:: Problem statement ::
This exercise asks for the records to be retyped exactly as they read.

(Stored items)
------------------------

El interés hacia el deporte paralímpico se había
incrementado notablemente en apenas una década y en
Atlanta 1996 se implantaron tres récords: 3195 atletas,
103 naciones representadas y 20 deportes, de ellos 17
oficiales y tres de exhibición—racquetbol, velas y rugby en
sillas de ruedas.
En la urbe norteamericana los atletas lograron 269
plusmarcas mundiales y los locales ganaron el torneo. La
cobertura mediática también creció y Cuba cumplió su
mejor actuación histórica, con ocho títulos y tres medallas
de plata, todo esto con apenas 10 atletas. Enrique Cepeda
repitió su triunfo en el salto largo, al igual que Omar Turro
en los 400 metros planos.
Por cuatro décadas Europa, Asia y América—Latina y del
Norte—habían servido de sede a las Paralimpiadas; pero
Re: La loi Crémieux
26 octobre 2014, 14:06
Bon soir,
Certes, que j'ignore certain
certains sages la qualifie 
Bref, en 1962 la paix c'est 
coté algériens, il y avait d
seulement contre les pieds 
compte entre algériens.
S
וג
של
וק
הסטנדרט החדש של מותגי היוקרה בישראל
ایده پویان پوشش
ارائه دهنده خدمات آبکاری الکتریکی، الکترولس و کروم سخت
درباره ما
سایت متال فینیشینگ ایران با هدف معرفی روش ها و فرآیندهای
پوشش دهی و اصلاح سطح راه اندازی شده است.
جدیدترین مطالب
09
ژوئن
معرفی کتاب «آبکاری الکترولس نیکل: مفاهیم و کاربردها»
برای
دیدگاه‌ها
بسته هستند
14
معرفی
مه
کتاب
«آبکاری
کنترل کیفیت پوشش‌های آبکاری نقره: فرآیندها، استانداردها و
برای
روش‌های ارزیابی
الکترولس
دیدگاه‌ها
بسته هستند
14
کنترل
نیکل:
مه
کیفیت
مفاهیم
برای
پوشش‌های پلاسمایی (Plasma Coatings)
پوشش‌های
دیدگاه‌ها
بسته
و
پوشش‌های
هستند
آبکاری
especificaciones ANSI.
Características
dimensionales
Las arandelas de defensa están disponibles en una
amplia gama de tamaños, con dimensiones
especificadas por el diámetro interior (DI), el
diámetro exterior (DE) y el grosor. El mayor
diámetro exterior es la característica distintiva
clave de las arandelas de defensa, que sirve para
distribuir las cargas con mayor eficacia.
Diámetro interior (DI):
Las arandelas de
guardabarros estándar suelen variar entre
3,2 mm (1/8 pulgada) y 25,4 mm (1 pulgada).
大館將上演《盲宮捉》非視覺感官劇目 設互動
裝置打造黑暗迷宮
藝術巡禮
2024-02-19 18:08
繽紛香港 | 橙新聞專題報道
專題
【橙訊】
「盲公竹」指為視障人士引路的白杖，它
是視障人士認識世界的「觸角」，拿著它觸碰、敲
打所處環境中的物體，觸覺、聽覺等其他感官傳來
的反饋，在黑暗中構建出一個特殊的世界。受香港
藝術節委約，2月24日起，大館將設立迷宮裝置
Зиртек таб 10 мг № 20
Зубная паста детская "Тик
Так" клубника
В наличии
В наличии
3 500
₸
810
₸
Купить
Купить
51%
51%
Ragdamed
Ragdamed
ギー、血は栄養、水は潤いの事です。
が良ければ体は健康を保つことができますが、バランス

------------------------

:: Written response ::
El interés hacia el deporte paralímpico se había
incrementado notablemente en apenas una década y en
Atlanta 1996 se implantaron tres récords: 3195 atletas,
103 naciones representadas y 20 deportes, de ellos 17
oficiales y tres de exhibición—racquetbol, velas y rugby en
sillas de ruedas.
En la urbe norteamericana los atletas lograron 269
plusmarcas mundiales y los locales ganaron el torneo. La
cobertura mediática también creció y Cuba cumplió su
mejor actuación histórica, con ocho títulos y tres medallas
de plata, todo esto con apenas 10 atletas. Enrique Cepeda
repitió su triunfo en el salto largo, al igual que Omar Turro
en los 400 metros planos.
Por cuatro décadas Europa, Asia y América—Latina y del
Norte—habían servido de sede a las Paralimpiadas; pero
Re: La loi Crémieux
26 octobre 2014, 14:06
Bon soir,
Certes, que j'ignore certain
certains sages la qualifie 
Bref, en 1962 la paix c'est 
coté algériens, il y avait d
seulement contre les pieds 
compte entre algériens.
S
וג
של
וק
הסטנדרט החדש של מותגי היוקרה בישראל
ایده پویان پوشش
ارائه دهنده خدمات آبکاری الکتریکی، الکترولس و کروم سخت
درباره ما
سایت متال فینیشینگ ایران با هدف معرفی روش ها و فرآیندهای
پوشش دهی و اصلاح سطح راه اندازی شده است.
جدیدترین مطالب
09
ژوئن
معرفی کتاب «آبکاری الکترولس نیکل: مفاهیم و کاربردها»
برای
دیدگاه‌ها
بسته هستند
14
معرفی
مه
کتاب
«آبکاری
کنترل کیفیت پوشش‌های آبکاری نقره: فرآیندها، استانداردها و
برای
روش‌های ارزیابی
الکترولس
دیدگاه‌ها
بسته هستند
14
کنترل
نیکل:
مه
کیفیت
مفاهیم
برای
پوشش‌های پلاسمایی (Plasma Coatings)
پوشش‌های
دیدگاه‌ها
بسته
و
پوشش‌های
هستند
آبکاری
especificaciones ANSI.
Características
dimensionales
Las arandelas de defensa están disponibles en una
amplia gama de tamaños, con dimensiones
especificadas por el diámetro interior (DI), el
diámetro exterior (DE) y el grosor. El mayor
diámetro exterior es la característica distintiva
clave de las arandelas de defensa, que sirve para
distribuir las cargas con mayor eficacia.
Diámetro interior (DI):
Las arandelas de
guardabarros estándar suelen variar entre
3,2 mm (1/8 pulgada) y 25,4 mm (1 pulgada).
大館將上演《盲宮捉》非視覺感官劇目 設互動
裝置打造黑暗迷宮
藝術巡禮
2024-02-19 18:08
繽紛香港 | 橙新聞專題報道
專題
【橙訊】
「盲公竹」指為視障人士引路的白杖，它
是視障人士認識世界的「觸角」，拿著它觸碰、敲
打所處環境中的物體，觸覺、聽覺等其他感官傳來
的反饋，在黑暗中構建出一個特殊的世界。受香港
藝術節委約，2月24日起，大館將設立迷宮裝置
Зиртек таб 10 мг № 20
Зубная паста детская "Тик
Так" клубника
В наличии
В наличии
3 500
₸
810
₸
Купить
Купить
51%
51%
Ragdamed
Ragdamed
ギー、血は栄養、水は潤いの事です。
が良ければ体は健康を保つことができますが、バランス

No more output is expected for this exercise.